Drunk driving is a nationwide issue, but steps are being taken to eliminate it. One of the latest initiatives is being carried out by Durham Police, with them offering offenders new devices that will breathalyse them before the car starts. The pilot scheme will make use of ‘interlocks’ that stops a car if the driver is over the legal limit.
Drivers will be forced to take a breath test before starting their vehicle and again at random points on a journey. The results would be sent to police in real time through a mobile network. The devices have already been rolled out in the US and Denmark, with Durham Police offering them free of charge to volunteers.
Detective inspector Andy Crow who is leading the initiative said “this really is an innovative project which is a first for the UK and will hopefully help us identify and deal with potential drink-drivers before they even get behind the wheel.
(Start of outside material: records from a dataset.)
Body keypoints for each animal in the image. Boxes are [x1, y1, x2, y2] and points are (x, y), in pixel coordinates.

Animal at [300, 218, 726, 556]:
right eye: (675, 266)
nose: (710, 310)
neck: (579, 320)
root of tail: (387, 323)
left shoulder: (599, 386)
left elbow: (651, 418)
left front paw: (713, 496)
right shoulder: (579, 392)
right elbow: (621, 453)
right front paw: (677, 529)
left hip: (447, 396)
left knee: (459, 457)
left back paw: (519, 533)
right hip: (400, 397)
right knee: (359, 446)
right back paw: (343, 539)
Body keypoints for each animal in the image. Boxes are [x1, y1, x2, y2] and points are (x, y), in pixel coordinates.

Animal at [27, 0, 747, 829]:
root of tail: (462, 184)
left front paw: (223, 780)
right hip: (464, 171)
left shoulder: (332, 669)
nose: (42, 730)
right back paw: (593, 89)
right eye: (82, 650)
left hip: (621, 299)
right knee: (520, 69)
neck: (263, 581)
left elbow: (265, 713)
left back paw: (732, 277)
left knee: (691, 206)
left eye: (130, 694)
A number of offenders in our area have a problematic relationship with alcohol and we hope, as part of our wider programme, this will help them address their issues.”
As a part of Durham’s Police Checkpoint programme, there devices are being used to lower crime. Durham police and crime commissioner Ron Hogg gave his opinion. “The misuse of alcohol puts a massive strain on our emergency services and the financial burden alone is estimated to be in the region of £11 billion, not to mention the potentially devastating consequences for the families of those killed or injured in road traffic accidents caused by alcohol.”
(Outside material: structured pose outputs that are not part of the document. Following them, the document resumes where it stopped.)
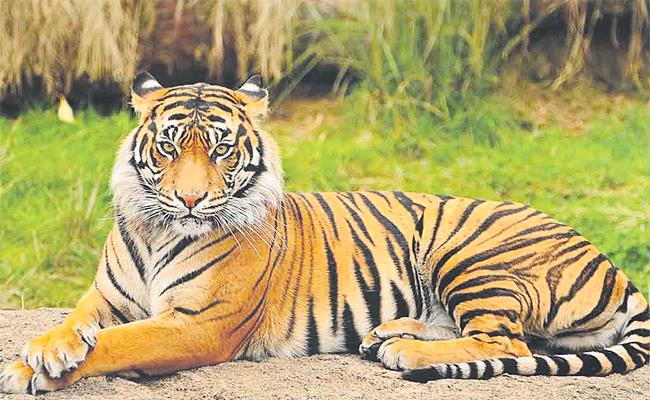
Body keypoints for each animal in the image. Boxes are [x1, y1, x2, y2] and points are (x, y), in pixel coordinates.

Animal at [0, 72, 648, 394]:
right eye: (168, 146)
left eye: (221, 149)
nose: (189, 199)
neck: (159, 230)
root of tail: (614, 266)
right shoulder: (106, 297)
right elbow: (78, 323)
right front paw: (45, 348)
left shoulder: (198, 325)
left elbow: (118, 344)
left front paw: (34, 369)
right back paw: (388, 335)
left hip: (468, 252)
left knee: (507, 344)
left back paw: (406, 352)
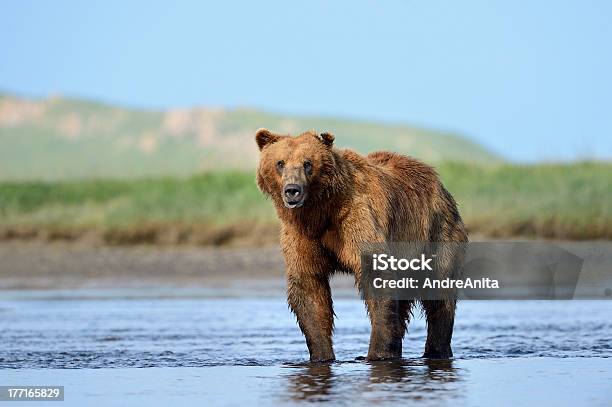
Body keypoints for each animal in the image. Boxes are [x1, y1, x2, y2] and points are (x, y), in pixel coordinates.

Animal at [256, 129, 466, 362]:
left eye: (307, 163)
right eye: (280, 163)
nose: (292, 190)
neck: (321, 211)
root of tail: (439, 184)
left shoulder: (356, 219)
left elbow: (377, 274)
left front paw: (377, 354)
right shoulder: (301, 234)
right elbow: (309, 286)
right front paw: (322, 355)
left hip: (436, 231)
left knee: (439, 293)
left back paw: (436, 351)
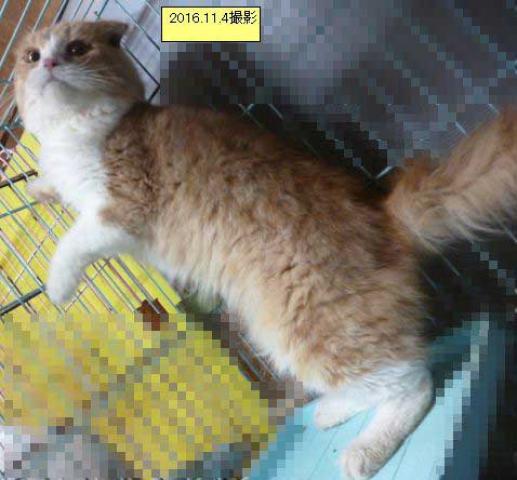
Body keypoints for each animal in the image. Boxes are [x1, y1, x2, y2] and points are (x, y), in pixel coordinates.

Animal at [13, 20, 517, 480]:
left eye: (77, 49)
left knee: (413, 380)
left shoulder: (123, 208)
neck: (78, 131)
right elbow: (54, 188)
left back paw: (363, 451)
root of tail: (380, 210)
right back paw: (332, 411)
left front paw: (57, 287)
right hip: (281, 333)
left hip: (308, 327)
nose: (51, 64)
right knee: (374, 380)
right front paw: (38, 187)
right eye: (33, 56)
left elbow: (72, 242)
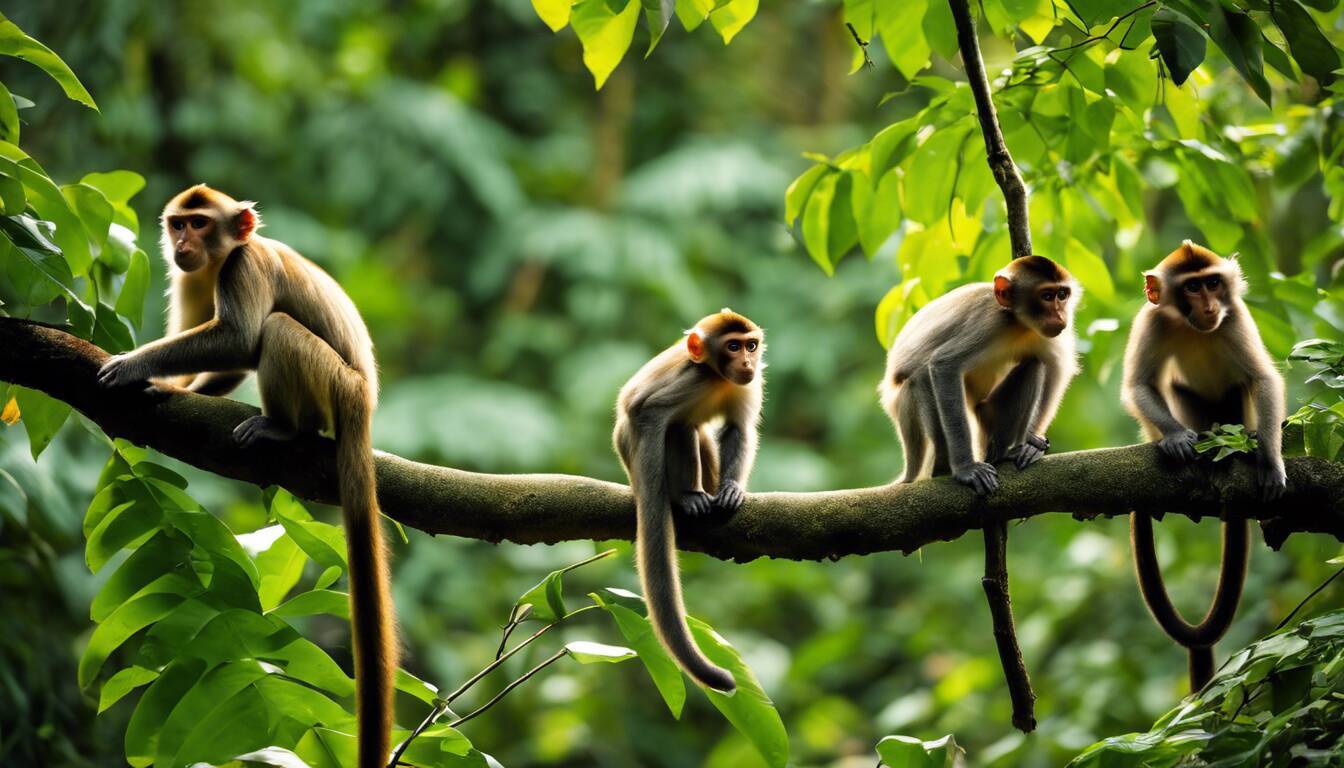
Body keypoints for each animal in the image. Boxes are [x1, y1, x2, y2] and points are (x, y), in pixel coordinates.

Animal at [97, 185, 396, 767]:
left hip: (334, 385)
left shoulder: (244, 266)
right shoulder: (188, 277)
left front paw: (135, 367)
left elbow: (240, 338)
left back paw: (284, 428)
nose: (182, 244)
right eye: (177, 224)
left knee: (275, 330)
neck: (218, 261)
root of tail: (364, 402)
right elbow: (231, 357)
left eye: (199, 223)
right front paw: (169, 386)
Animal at [612, 309, 765, 693]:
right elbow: (645, 410)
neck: (717, 378)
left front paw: (732, 488)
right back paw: (686, 497)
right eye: (732, 346)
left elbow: (738, 428)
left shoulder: (749, 384)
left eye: (751, 346)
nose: (747, 362)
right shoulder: (691, 378)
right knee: (680, 427)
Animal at [878, 255, 1081, 493]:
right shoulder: (989, 323)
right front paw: (966, 469)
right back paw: (944, 468)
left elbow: (1057, 369)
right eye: (1047, 296)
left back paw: (1003, 453)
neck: (1018, 323)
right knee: (918, 380)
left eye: (1062, 294)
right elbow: (944, 365)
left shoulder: (1048, 334)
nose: (1060, 315)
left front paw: (1032, 441)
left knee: (1034, 365)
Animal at [1121, 240, 1285, 691]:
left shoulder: (1236, 318)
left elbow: (1263, 380)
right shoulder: (1151, 321)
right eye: (1192, 288)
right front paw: (1175, 439)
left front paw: (1270, 461)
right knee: (1175, 387)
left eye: (1213, 283)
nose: (1210, 305)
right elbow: (1139, 386)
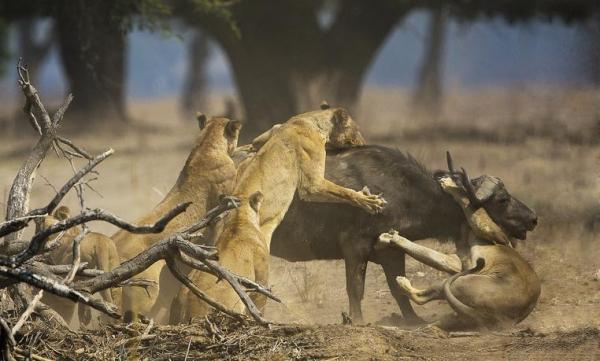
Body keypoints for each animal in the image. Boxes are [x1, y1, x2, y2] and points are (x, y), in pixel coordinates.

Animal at [378, 173, 540, 328]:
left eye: (503, 199)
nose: (446, 177)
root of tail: (498, 319)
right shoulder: (458, 260)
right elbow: (429, 254)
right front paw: (389, 238)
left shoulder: (496, 236)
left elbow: (469, 204)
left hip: (460, 282)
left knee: (422, 297)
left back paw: (401, 282)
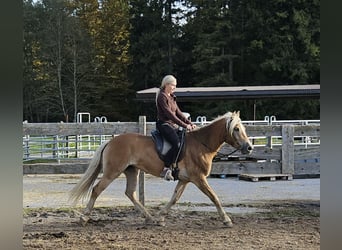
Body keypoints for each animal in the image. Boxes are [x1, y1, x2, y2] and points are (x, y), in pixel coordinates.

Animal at [68, 110, 252, 228]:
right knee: (97, 189)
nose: (249, 147)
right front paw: (226, 220)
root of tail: (110, 141)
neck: (201, 145)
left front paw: (161, 218)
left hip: (131, 171)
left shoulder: (185, 179)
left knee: (130, 193)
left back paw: (149, 217)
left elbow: (174, 199)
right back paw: (84, 218)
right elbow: (214, 197)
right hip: (112, 172)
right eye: (236, 129)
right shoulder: (198, 178)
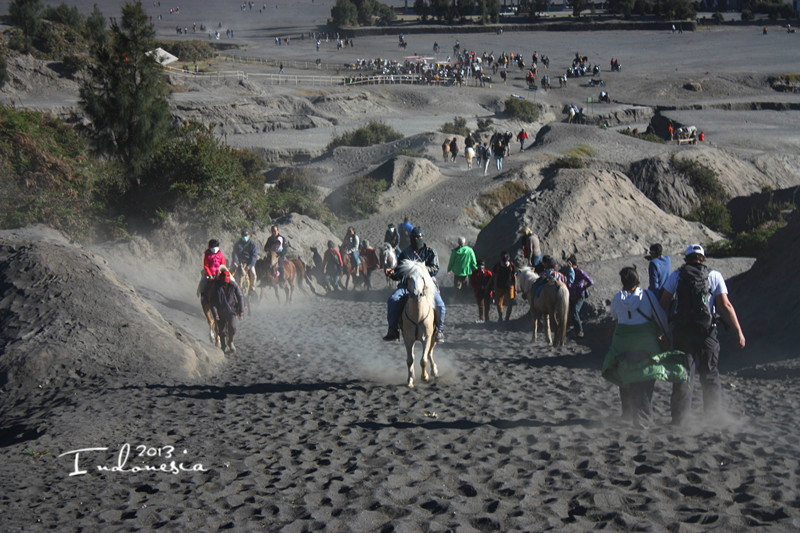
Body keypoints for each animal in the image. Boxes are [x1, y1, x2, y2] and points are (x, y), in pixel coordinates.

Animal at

“The UK government has assessed the evidence from other countries and concluded that alcohol interlocks are effective and cost-effective in reducing reoffending. Yet there is no legislation which would allow police forces in the UK to pilot these devices through the courts.”
“Until there is a change in national policy, Durham Constabulary will use these on a voluntary basis for repeat offenders, those who have a history of problems with alcohol or anyone who thinks could benefit from the system to sign up through the Checkpoint programme.”
The devices have the potential to be very effective when it comes to stopping drink driving.